Seneca Boards was back.

Newman has spent the time since then entering freeskiing competitions and refining his ski-making skills. In 2009 he made dozens of pairs of skis for Bozeman-area powder hounds as part of a year-long prototype study, and Lilly Deford, a 22-year-old MSU student who charges big lines at Bridger Bowl, confirms that Newman's binding-ripping days are long past. "I skied a pair of Senecas about 20 times last year and they were awesome in powder and crud," she says. "They're real burly—they could take abuse for sure."

Last spring, Newman joined MSU's class of 2010, graduating with a degree in business management. And with a new manufacturing space in Belgrade (where he's trading framing and finish work for rent), he's officially launching Seneca Boards this winter. Though his original vision was to make purely custom skis, tailoring every ski to an individual, he's since decided to broaden his focus in order to keep his business viable—and local. "There's a huge market for custom skis, but in Montana people want skis that are affordable," he says.

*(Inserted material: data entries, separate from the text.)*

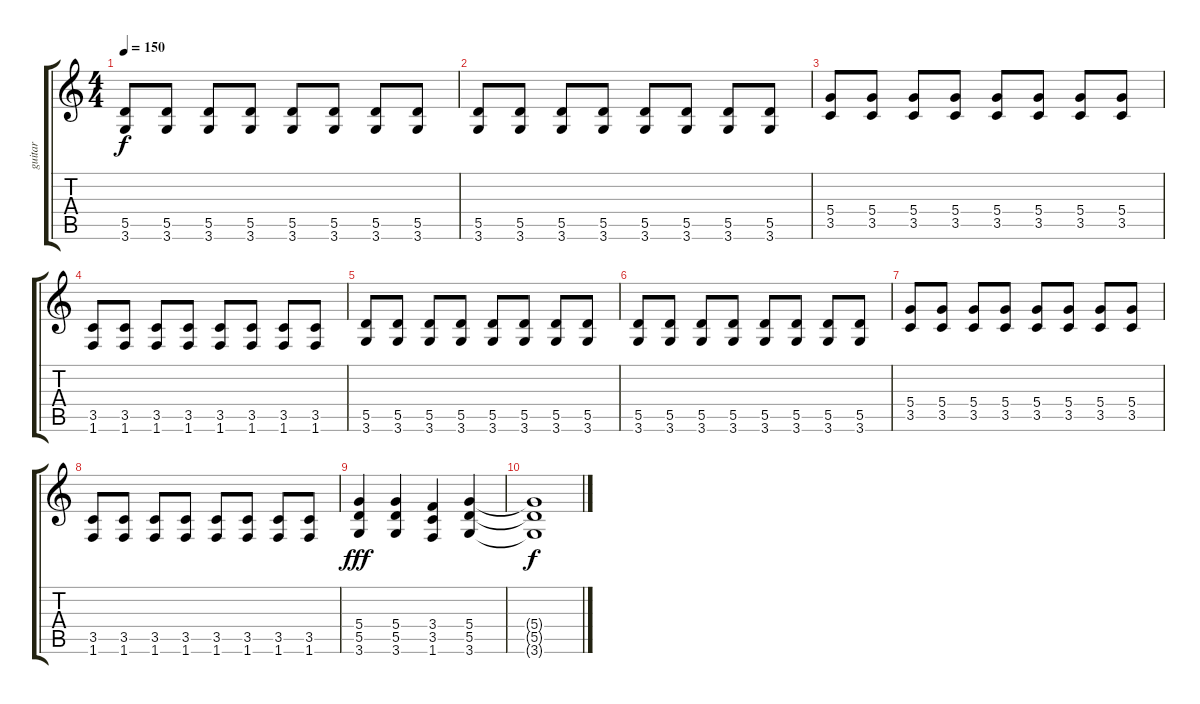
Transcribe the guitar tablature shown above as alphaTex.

\track ("guitar" "guitar") {instrument overdrivenguitar}
\staff {score tabs}
\tuning (E4 B3 G3 D3 A2 E2) {hide}
\ts (4 4)
\tempo 150
\clef g2
\ks c
(5.5 3.6).8{dy f} (5.5 3.6).8 (5.5 3.6).8 (5.5 3.6).8 (5.5 3.6).8 (5.5 3.6).8 (5.5 3.6).8 (5.5 3.6).8 |
(5.5 3.6).8 (5.5 3.6).8 (5.5 3.6).8 (5.5 3.6).8 (5.5 3.6).8 (5.5 3.6).8 (5.5 3.6).8 (5.5 3.6).8 |
(5.4 3.5).8 (5.4 3.5).8 (5.4 3.5).8 (5.4 3.5).8 (5.4 3.5).8 (5.4 3.5).8 (5.4 3.5).8 (5.4 3.5).8 |
(3.5 1.6).8 (3.5 1.6).8 (3.5 1.6).8 (3.5 1.6).8 (3.5 1.6).8 (3.5 1.6).8 (3.5 1.6).8 (3.5 1.6).8 |
(5.5 3.6).8 (5.5 3.6).8 (5.5 3.6).8 (5.5 3.6).8 (5.5 3.6).8 (5.5 3.6).8 (5.5 3.6).8 (5.5 3.6).8 |
(5.5 3.6).8 (5.5 3.6).8 (5.5 3.6).8 (5.5 3.6).8 (5.5 3.6).8 (5.5 3.6).8 (5.5 3.6).8 (5.5 3.6).8 |
(5.4 3.5).8 (5.4 3.5).8 (5.4 3.5).8 (5.4 3.5).8 (5.4 3.5).8 (5.4 3.5).8 (5.4 3.5).8 (5.4 3.5).8 |
(3.5 1.6).8 (3.5 1.6).8 (3.5 1.6).8 (3.5 1.6).8 (3.5 1.6).8 (3.5 1.6).8 (3.5 1.6).8 (3.5 1.6).8 |
(5.4 5.5 3.6).4{dy fff} (5.4 5.5 3.6).4 (3.4 3.5 1.6).4 (5.4 5.5 3.6).4 |
(5.4{t} 5.5{t} 3.6{t}).1{dy f}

To that end, Newman is offering stock Senecas in three models—big mountain, all mountain/powder, and park—with a choice of custom graphics for $500. Fully custom skis start at $1,000. Though he's reluctant to give up a personal relationship with his customers—his original vision called for skiing with each one before making their boards—retail shops have started approaching him about carrying his brand. After working three jobs since graduation to save up money for the raw materials, he now plans to have Seneca skis in select Montana stores this winter or next.

No matter which skis you buy from him, Newman says they're a long-term investment that will outlast mass-produced products. "I can have better quality control than big companies because I'm making my skis by hand," he says. "And I use higher quality materials that will last, so you can bring your skis back to me and I can refurbish them and restore the camber."

Building skis, restoring skis, hucking huge gaps on skis, and plowing through any obstacle in his way—this is Eric Newman, skiing fanatic. All he wants is to live the skiing life, and with his body strong again and Seneca Boards in demand, he's well on his way.